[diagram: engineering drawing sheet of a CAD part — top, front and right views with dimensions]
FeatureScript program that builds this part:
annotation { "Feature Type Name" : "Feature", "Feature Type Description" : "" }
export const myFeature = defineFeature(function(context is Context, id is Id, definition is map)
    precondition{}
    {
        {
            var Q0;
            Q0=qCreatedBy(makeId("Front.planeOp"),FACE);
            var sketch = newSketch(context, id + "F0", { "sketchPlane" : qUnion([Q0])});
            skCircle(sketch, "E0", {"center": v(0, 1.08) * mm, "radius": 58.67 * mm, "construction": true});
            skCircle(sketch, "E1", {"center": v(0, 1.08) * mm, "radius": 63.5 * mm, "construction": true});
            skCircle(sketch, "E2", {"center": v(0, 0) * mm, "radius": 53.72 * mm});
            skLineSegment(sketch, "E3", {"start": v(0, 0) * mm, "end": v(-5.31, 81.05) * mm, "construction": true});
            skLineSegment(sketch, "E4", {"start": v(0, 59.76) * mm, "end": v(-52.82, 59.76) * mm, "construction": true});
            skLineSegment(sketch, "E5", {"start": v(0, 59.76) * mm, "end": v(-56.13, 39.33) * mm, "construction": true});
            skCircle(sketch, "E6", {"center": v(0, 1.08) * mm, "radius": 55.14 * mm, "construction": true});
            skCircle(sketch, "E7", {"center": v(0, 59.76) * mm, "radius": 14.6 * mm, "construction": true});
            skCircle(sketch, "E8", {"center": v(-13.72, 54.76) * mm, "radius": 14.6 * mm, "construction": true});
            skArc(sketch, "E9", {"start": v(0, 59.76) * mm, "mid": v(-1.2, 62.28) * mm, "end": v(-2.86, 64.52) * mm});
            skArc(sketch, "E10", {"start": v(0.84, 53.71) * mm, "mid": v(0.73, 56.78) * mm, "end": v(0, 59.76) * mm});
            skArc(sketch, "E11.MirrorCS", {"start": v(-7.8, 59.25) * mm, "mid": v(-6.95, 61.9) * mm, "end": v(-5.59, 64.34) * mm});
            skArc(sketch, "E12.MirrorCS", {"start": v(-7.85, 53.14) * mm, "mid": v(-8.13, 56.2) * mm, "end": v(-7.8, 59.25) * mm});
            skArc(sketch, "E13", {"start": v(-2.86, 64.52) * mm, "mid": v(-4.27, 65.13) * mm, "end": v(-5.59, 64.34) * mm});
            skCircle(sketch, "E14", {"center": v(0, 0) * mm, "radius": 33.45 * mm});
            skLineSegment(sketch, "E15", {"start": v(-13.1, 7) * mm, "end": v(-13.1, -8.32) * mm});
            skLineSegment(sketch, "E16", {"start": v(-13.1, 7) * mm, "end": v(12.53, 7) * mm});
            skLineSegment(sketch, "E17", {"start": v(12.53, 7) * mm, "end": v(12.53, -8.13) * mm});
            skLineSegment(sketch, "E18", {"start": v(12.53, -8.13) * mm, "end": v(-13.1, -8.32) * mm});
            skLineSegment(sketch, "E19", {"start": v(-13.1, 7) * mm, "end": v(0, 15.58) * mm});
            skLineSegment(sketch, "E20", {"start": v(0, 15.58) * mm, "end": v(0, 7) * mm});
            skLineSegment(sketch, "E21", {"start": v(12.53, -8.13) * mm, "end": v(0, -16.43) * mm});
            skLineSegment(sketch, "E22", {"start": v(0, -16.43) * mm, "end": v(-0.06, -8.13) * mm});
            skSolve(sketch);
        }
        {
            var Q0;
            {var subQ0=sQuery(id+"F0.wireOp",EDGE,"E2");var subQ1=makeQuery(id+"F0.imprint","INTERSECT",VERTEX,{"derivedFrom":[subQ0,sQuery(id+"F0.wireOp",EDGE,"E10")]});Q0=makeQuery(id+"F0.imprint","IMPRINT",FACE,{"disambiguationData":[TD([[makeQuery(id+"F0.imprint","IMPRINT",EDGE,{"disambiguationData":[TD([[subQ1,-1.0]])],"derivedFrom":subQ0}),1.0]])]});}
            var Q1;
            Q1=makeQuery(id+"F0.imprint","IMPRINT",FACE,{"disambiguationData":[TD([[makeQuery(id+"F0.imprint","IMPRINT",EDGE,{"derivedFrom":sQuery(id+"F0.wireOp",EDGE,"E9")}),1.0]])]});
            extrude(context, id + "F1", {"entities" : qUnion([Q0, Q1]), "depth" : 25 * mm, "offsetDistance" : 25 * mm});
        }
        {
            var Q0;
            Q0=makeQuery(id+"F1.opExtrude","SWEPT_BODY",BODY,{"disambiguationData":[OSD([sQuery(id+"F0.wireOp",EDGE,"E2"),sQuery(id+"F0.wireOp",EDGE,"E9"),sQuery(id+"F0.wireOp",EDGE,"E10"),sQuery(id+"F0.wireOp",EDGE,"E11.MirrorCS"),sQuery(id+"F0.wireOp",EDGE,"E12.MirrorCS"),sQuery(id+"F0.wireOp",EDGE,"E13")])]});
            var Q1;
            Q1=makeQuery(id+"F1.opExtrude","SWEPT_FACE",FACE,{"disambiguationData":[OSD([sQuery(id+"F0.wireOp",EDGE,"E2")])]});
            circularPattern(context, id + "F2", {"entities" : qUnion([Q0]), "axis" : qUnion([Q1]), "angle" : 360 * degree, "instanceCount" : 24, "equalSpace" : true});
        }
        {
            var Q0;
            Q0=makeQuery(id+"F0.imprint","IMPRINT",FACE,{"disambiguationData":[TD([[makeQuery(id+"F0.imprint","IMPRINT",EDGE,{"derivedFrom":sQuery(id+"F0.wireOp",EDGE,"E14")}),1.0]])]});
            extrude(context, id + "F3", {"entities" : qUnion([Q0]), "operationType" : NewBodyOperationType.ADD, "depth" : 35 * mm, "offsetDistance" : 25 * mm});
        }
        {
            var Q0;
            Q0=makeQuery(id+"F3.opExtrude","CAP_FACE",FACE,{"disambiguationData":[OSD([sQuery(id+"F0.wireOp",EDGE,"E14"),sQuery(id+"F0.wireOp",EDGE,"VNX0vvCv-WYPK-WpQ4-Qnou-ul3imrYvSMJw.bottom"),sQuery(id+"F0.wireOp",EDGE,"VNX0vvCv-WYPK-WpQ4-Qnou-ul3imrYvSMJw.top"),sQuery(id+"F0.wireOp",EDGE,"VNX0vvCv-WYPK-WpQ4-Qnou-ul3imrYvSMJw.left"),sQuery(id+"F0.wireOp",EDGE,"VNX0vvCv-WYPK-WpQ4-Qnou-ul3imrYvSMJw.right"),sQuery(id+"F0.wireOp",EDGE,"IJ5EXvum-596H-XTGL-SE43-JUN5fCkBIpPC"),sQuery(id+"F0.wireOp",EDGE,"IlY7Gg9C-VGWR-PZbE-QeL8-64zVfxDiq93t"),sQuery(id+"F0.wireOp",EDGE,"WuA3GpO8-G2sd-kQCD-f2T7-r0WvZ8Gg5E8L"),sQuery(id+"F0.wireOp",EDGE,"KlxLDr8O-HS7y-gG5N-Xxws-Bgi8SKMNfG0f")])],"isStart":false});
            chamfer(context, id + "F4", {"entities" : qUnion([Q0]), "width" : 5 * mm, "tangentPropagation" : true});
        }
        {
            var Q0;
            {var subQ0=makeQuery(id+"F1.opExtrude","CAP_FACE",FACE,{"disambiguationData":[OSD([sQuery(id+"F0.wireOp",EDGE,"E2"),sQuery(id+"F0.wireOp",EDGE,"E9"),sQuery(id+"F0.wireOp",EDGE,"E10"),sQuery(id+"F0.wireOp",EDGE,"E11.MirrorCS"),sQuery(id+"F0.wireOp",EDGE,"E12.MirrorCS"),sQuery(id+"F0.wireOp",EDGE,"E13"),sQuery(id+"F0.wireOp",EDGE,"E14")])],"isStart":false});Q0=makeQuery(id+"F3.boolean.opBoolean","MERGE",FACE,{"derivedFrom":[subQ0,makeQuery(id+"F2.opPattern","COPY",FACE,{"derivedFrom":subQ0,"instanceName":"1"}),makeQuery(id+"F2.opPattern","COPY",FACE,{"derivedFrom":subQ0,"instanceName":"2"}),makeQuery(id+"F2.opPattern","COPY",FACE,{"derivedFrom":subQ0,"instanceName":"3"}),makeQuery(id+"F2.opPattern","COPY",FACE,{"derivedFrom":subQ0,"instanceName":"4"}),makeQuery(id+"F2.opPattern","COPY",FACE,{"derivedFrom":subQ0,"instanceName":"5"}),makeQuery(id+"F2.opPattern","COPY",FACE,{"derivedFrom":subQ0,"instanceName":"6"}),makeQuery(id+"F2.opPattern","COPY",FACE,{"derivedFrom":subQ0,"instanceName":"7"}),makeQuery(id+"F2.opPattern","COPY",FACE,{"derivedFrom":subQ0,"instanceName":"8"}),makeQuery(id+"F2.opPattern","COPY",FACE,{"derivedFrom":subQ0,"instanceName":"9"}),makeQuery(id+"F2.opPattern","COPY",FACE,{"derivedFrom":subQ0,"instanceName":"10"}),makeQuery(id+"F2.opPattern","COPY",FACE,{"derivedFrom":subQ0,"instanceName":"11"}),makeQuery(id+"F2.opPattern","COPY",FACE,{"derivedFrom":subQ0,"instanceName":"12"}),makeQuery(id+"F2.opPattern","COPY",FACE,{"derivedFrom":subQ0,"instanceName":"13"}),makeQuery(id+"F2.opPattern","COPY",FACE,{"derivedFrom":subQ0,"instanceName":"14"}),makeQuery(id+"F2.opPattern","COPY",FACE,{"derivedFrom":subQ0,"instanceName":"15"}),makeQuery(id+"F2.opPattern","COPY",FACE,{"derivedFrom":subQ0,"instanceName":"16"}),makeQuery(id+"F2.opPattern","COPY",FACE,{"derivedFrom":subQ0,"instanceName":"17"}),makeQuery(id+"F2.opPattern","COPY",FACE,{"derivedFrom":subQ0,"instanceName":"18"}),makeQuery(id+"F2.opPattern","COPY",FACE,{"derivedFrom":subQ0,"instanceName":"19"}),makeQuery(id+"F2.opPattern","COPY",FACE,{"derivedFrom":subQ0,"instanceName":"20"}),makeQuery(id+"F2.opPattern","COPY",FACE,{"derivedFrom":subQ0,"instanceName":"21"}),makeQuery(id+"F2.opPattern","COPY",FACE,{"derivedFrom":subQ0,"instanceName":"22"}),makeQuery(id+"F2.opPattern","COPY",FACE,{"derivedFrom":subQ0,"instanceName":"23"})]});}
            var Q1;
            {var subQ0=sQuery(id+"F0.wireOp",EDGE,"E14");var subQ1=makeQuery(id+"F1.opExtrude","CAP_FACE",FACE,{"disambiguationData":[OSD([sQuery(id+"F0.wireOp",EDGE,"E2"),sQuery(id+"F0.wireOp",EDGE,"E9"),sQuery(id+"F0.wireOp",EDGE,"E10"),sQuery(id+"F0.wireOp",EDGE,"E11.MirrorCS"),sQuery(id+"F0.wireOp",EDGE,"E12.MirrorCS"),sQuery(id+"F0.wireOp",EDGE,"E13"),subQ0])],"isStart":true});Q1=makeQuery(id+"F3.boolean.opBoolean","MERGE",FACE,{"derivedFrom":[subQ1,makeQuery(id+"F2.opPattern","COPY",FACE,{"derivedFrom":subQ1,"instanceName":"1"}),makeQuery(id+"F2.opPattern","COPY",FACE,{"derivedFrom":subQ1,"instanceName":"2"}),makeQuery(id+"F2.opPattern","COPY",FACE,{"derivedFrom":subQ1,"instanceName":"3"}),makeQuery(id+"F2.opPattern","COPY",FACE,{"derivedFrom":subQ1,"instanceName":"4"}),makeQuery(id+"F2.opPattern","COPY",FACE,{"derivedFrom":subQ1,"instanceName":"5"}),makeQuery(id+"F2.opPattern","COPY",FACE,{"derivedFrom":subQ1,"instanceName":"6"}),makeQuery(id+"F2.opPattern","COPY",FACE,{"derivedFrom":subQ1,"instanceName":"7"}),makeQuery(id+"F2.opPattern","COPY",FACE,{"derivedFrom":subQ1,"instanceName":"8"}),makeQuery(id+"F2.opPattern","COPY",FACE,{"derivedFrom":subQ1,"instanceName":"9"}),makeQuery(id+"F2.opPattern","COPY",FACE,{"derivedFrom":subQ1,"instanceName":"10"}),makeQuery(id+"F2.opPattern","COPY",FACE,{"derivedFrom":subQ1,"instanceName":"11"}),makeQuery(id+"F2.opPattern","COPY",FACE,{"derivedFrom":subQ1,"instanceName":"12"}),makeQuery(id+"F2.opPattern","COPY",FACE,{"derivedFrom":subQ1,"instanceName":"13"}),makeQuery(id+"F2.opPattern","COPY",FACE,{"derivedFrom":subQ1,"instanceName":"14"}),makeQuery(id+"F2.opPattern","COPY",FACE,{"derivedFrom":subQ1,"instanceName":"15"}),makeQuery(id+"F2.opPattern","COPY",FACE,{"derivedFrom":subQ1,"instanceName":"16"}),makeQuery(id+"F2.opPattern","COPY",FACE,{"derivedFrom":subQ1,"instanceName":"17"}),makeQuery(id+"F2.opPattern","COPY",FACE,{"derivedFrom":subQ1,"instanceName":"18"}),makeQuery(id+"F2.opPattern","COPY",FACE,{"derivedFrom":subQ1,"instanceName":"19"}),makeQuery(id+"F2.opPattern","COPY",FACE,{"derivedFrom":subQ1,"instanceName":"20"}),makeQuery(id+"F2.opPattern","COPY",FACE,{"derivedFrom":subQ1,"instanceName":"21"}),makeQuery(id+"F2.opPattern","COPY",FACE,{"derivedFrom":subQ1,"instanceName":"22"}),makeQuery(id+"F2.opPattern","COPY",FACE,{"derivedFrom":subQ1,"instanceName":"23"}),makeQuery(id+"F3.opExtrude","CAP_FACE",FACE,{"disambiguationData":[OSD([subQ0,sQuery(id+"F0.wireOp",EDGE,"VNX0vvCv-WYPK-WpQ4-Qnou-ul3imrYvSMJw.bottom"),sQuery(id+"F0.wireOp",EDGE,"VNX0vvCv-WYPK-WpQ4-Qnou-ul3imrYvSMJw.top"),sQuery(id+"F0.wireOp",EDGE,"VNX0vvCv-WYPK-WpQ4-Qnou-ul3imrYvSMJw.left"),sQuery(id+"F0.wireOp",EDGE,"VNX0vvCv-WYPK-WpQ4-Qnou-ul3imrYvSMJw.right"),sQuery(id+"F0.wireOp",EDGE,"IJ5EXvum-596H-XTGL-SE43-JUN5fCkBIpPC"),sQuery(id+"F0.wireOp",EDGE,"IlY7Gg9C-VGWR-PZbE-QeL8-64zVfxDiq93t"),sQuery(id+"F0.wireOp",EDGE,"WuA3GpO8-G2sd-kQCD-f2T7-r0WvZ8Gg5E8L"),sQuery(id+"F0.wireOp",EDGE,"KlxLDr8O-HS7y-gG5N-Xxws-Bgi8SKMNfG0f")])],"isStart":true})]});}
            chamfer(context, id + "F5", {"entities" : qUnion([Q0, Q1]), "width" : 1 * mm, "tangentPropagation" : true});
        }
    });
········
- _YOUR GOAL_
Please collect every line above that contains the string "width".

- _SOLUTION BELOW_
            chamfer(context, id + "F4", {"entities" : qUnion([Q0]), "width" : 5 * mm, "tangentPropagation" : true});
            chamfer(context, id + "F5", {"entities" : qUnion([Q0, Q1]), "width" : 1 * mm, "tangentPropagation" : true});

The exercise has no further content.